Ukrayna krizi karşıt fikirleri besleyecek birçok argüman barındırıyor olsa da bir hususta herkesin hemfikir olması hiç şaşırtıcı olmayacak. O husus, Türkiye’nin krizin en başından beri her iki tarafla da işlevsel diyalog kurabilen, her iki tarafı çatışmaktan uzak tutacak diplomatik girişimlere imza atabilen tek ülkenin Türkiye olduğudur. Daha savaş başlamadan hem Rusya ve Ukrayna hem de krize taraf olan diğer ülkeler nezdinde mekik diplomasi uygulamak suretiyle krizin önüne geçmeye çalışan tek ülkenin Türkiye olduğunu herkes gördü.

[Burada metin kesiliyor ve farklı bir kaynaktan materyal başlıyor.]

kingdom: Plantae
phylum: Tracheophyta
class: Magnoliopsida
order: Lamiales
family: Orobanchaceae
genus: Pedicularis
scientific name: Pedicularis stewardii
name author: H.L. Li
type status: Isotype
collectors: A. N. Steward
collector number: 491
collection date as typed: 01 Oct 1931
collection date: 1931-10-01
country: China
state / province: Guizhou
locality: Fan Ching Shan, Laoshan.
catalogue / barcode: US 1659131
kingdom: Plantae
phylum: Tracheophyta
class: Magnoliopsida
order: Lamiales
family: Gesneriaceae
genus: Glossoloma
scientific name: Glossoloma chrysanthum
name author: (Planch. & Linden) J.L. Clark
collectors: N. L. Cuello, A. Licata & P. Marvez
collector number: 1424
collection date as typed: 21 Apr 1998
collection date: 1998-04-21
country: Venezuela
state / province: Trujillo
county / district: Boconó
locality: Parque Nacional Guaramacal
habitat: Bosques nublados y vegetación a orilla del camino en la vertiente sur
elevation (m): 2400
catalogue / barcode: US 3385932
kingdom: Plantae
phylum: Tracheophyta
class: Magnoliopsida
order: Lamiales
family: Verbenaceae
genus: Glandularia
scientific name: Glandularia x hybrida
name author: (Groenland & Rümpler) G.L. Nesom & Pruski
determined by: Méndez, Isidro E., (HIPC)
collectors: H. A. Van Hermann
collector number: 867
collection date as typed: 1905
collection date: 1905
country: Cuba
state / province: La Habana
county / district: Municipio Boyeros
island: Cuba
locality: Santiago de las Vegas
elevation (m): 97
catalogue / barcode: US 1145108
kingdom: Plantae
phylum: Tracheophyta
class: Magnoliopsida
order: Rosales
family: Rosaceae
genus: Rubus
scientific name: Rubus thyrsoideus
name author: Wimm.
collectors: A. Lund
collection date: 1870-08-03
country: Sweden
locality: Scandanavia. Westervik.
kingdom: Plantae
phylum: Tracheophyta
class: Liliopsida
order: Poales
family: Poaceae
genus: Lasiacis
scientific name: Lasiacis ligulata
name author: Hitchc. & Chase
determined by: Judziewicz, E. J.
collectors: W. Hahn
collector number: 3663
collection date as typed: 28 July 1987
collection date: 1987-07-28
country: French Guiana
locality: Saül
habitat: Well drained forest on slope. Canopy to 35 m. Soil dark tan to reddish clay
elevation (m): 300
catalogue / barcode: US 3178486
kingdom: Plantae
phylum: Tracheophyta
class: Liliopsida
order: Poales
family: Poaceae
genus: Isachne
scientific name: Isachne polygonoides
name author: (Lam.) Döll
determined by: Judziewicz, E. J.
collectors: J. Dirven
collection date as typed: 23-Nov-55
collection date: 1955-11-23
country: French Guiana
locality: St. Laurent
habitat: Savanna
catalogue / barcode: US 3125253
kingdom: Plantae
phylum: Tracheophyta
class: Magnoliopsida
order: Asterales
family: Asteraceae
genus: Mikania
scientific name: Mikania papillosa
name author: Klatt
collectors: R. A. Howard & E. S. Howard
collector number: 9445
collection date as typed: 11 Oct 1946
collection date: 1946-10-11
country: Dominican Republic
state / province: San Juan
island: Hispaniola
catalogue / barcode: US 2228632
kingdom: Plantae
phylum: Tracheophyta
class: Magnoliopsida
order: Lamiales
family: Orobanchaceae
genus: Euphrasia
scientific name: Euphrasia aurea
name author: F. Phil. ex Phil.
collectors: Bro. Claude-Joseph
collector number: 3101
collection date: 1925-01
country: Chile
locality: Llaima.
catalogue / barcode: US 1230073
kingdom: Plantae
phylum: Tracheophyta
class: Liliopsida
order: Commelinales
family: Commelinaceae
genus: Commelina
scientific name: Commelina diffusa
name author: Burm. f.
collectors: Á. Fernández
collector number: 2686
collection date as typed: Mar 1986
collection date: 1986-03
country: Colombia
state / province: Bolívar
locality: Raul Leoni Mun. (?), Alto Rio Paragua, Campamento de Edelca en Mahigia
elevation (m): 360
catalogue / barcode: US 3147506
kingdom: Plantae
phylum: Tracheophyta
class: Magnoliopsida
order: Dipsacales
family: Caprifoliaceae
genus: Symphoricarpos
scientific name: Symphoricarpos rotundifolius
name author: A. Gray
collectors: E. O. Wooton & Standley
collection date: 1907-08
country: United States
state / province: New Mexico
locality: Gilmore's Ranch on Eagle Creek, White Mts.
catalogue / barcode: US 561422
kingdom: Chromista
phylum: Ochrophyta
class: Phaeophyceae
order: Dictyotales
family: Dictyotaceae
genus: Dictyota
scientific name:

Türkiye, kriz patlak vermeden önce başlattığı yapıcı girişimlerini, krizin en tepe noktasında bile Antalya Diplomasi Forumu vesilesiyle Rusya ve Ukrayna Dışişleri Bakanları arasında gerçekleştirilen toplantıyla taçlandırdı. Tarih, krize ilişkin çatışan görüşlere yer verse de, savaşan tarafları Antalya’da bir araya getiren Türkiye’nin savaşın sona erdirilmesinde en kritik adımı atan taraf olduğunu belirtmeden yazılamayacak.